Additionally, the finance minister announced the creation of a Special Development Program (SDP) of 100 billion rupees (approximately $981 million). “These events have established the need for further reinforcement in country’s internal defenses with objectives of protecting the areas from where the terrorists have been evicted, rehabilitating the displaced persons allowing them to honorably restart their lives,” Dar noted, highlighting the rationale for the SDP.

According to the Associated Press, Dar additionally noted that Pakistan will received $1.509 billion in defense services from the United States—”payment from the United States’ coalition support fund for coalition forces in Afghanistan who are using Pakistani territory for logistic support.”

The budgetary increase is rather unsurprising given the immense expenses associated with Zarb-e-Azb and Pakistan’s continuing military expansion in order to keep up with India. The numbers quoted by the defense minister before Parliament are also somewhat misleading. Pakistan’s nuclear weapons program, for example, pulls funds from the budget allocation for the Pakistan Atomic Energy Commisison (PAEC)—that budget has actually been reduced from 59.3 billion rupees ($582 million) to 30.4 billion rupees ($298 million), according to Defense News.

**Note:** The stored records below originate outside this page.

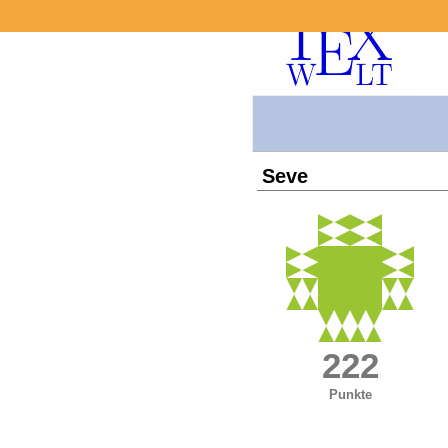
Seve
222
Punkte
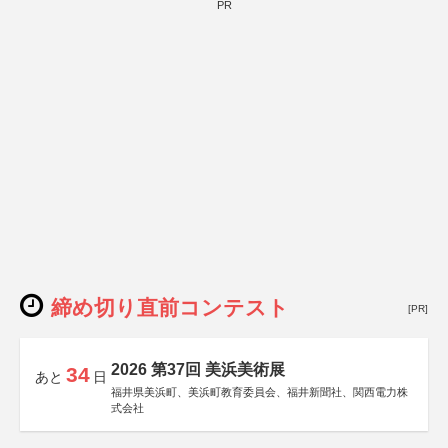
PR
締め切り直前コンテスト
[PR]
2026 第37回 美浜美術展
34
あと
日
福井県美浜町、美浜町教育委員会、福井新聞社、関西電力株
式会社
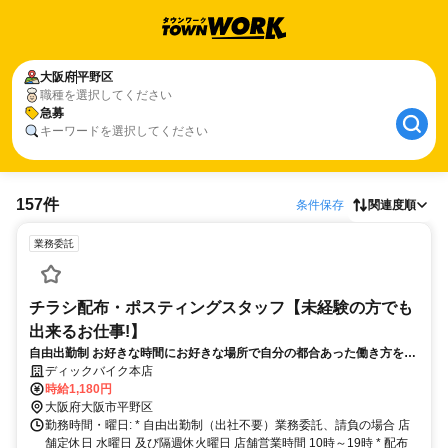
大阪府
平野区
職種を選択してください
急募
キーワードを選択してください
157件
条件保存
関連度順
業務委託
チラシ配布・ポスティングスタッフ【未経験の方でも
出来るお仕事!】
自由出勤制 お好きな時間にお好きな場所で自分の都合あった働き方を提
案いたします
ディックバイク本店
時給1,180円
大阪府大阪市平野区
勤務時間・曜日: * 自由出勤制（出社不要）業務委託、請負の場合 店
舗定休日 水曜日 及び隔週休火曜日 店舗営業時間 10時～19時 * 配布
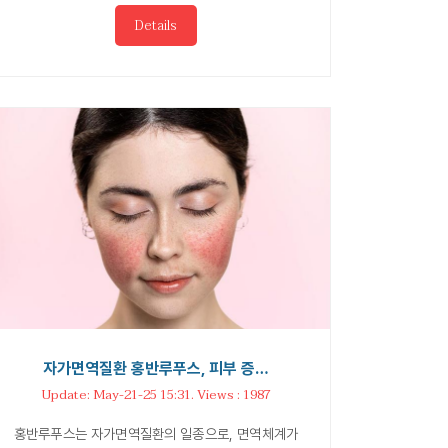
Details
자가면역질환 홍반루푸스, 피부 증…
Update: May-21-25 15:31. Views : 1987
홍반루푸스는 자가면역질환의 일종으로, 면역체계가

As a result, Pakistan’s actual defense spending is obfuscated by a range of factors and is expected to be higher than what is reported in the official budgets. Some reports note that Pakistan, which with a tax-to-GDP ratio of 9.5 percent comes in at among the lowest in the world, is expected to spend up to 26 percent of its tax receipts in fiscal year 2015-2016 on defense “in some form or another.”